**Extrait proposé**

"""

IV. - Déportation ou transfert forcé
La Chambre de première instance III souligne que la
déportation et le transfert forcé sont deux notions distinctes bien que le droit
international humanitaire les condamne de la même façon (§ 522). La déportation
désigne en effet le déplacement d’individus en dehors de leur Etat d’origine
tandis que le transfert forcé vise le déplacement d’individus à l’intérieur d’un
Etat. Dans ces deux hypothèses, le déplacement est imposé aux individus
concernés et, dès lors, illicite (§ 521).
La Chambre reprend ensuite à son compte
l’affirmation de la Chambre de première instance II dans l’affaire Kupreskic
selon laquelle le déplacement forcé à l’intérieur ou à l’extérieur des
frontières nationales fait partie des actes inhumains incriminés par l’article
5(i) du Statut du TPIY relatif aux crimes contre l’humanité (§ 523).
V. -
Persécution
La Chambre d’appel définit la persécution en se
référant à la jurisprudence du TPIY. Elle commence par rappeler la définition de
la persécution donnée par la Chambre de première instance I dans l’affaire
Kupreskic comme étant « le déni manifeste ou flagrant, pour des raisons
discriminatoires, d’un droit fondamental consacré par le droit international
coutumier ou conventionnel, et atteignant le même degré de gravité que les
autres actes prohibés par l’article 5 du Statut ».
Elle relève ensuite que la persécution ne se limite ni aux actes énumérés aux
autres alinéas de l’article 5 du Statut du TPIY
ni aux actes incriminés dans les autres dispositions de ce Statut
mais inclut également le déni d’autres droits de l’homme fondamentaux, pourvu
qu’ils soient d’une gravité équivalente. La Chambre souligne enfin que pour
déterminer si des actes discriminatoires constituent une persécution, il
convient de « les évaluer dans leur contexte et non pas isolément, en prenant en
considération leur effet cumulatif. Même si les actes, pris individuellement,
peuvent ne pas être inhumains, leurs conséquences globales doivent choquer
l’humanité à un point tel qu’elles peuvent être qualifiées d’“ inhumaines ” ».

"""

**À faire**
(a) Recopiez le passage de l’extrait qui s’ouvre sur les mots contenant "IV. - Déportation" et se termine par "l’humanité (§ 523).".
(b) D’après l’extrait sur la déportation et la persécution, que désigne la déportation ?
(c) Dressez la liste de toutes les chambres que l’extrait désigne par leur nom complet.

**Informations fournies**
"""

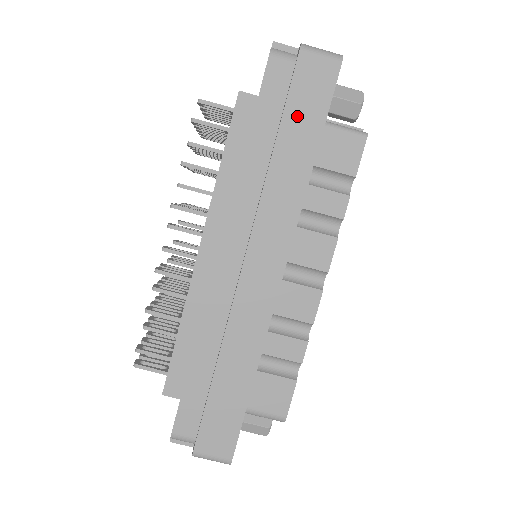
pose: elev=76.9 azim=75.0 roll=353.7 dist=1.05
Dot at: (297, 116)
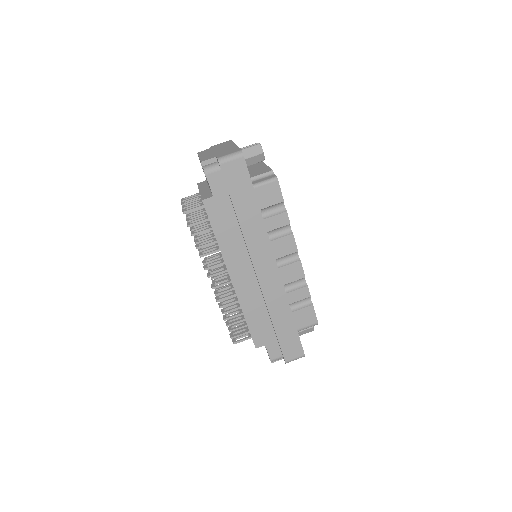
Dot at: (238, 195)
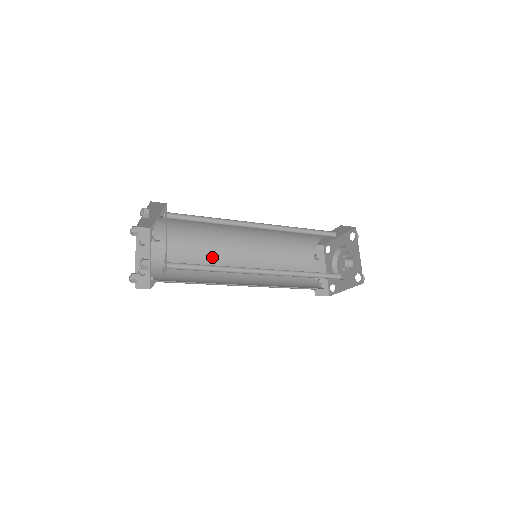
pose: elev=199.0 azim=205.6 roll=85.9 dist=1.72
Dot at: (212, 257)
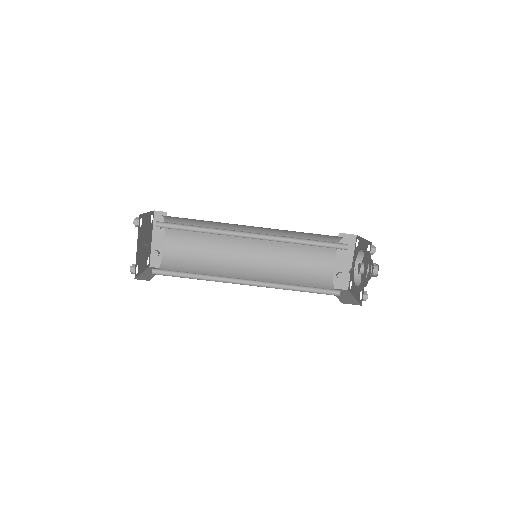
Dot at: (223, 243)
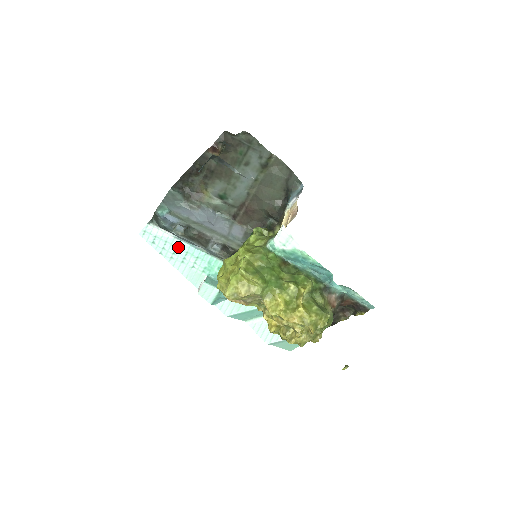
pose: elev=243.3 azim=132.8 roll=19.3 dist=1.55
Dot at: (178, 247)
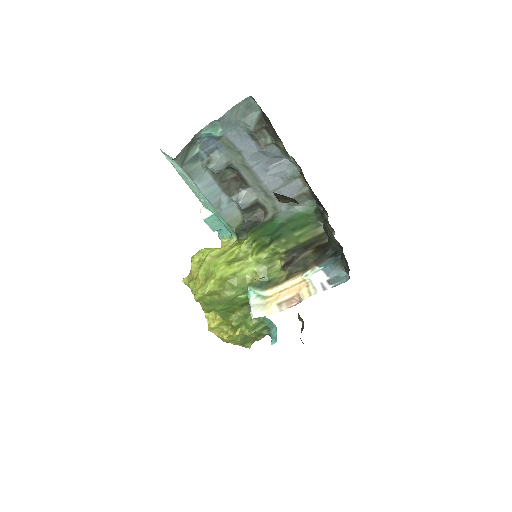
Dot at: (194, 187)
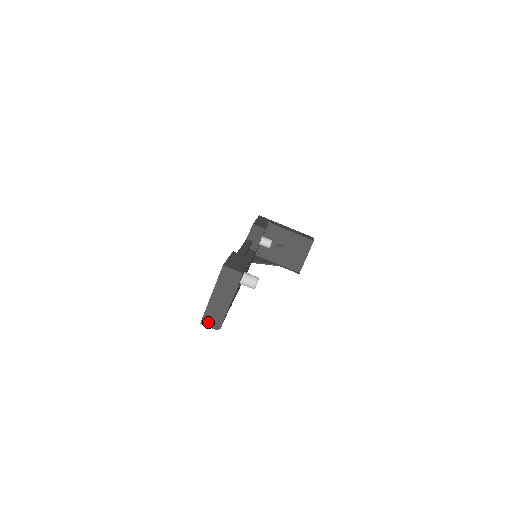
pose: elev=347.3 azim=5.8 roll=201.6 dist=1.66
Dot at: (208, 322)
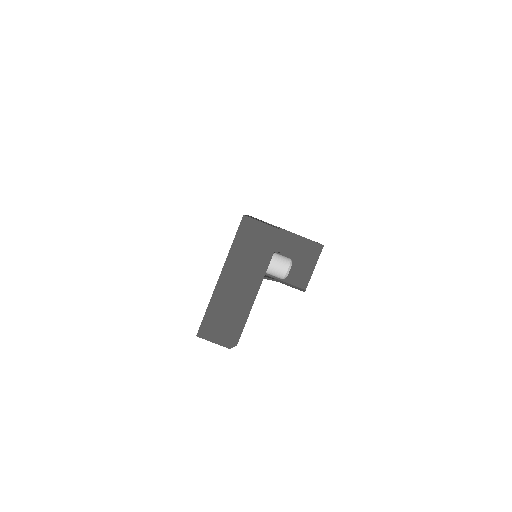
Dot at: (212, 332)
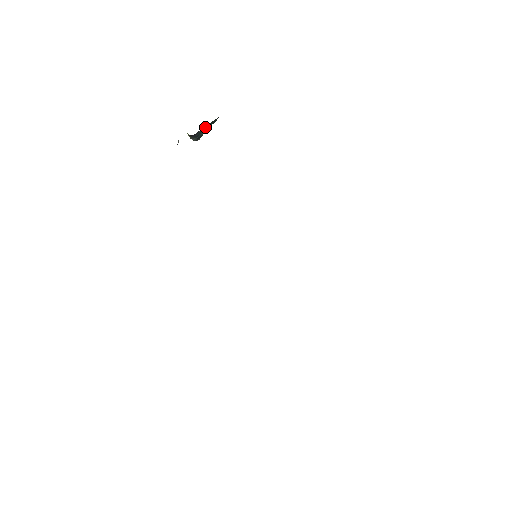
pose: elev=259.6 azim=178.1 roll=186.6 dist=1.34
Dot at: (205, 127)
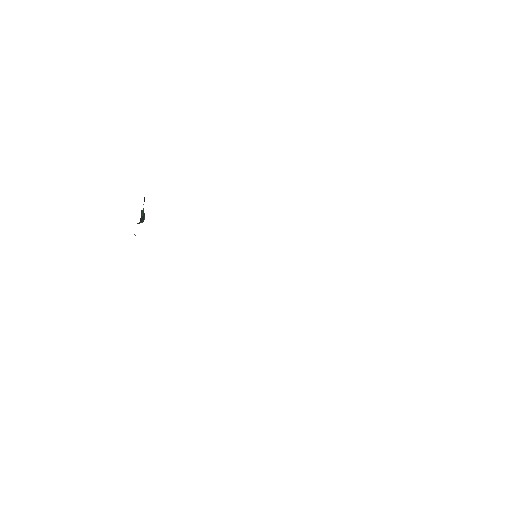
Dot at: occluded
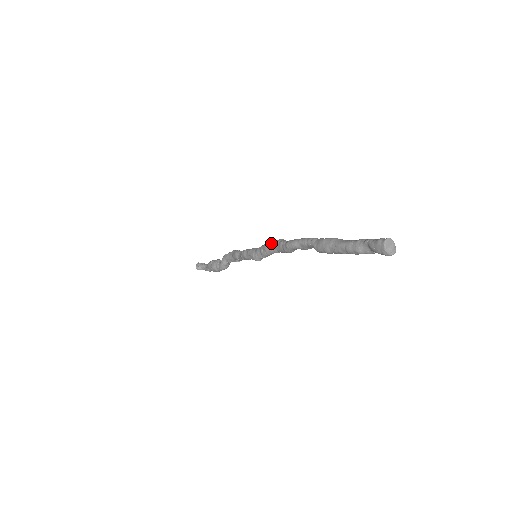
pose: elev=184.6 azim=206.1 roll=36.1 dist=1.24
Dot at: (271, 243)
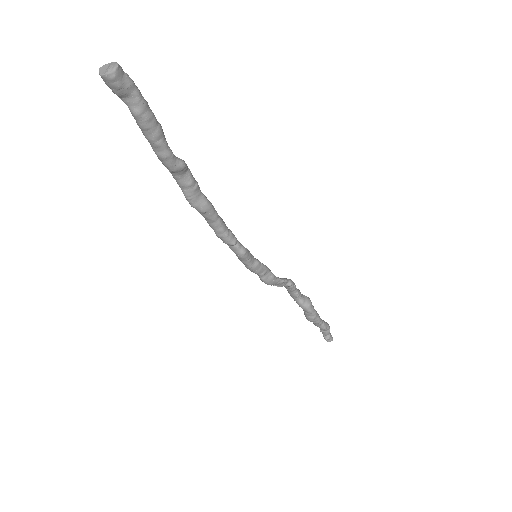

"""

**Les solutions**
(a)
IV. - Déportation ou transfert forcé
La Chambre de première instance III souligne que la
déportation et le transfert forcé sont deux notions distinctes bien que le droit
international humanitaire les condamne de la même façon (§ 522). La déportation
désigne en effet le déplacement d’individus en dehors de leur Etat d’origine
tandis que le transfert forcé vise le déplacement d’individus à l’intérieur d’un
Etat. Dans ces deux hypothèses, le déplacement est imposé aux individus
concernés et, dès lors, illicite (§ 521).
La Chambre reprend ensuite à son compte
l’affirmation de la Chambre de première instance II dans l’affaire Kupreskic
selon laquelle le déplacement forcé à l’intérieur ou à l’extérieur des
frontières nationales fait partie des actes inhumains incriminés par l’article
5(i) du Statut du TPIY relatif aux crimes contre l’humanité (§ 523).

(b) Le déplacement d’individus en dehors de leur Etat d’origine.

(c)
- Chambre de première instance III
- Chambre de première instance II
- Chambre d’appel
- Chambre de première instance I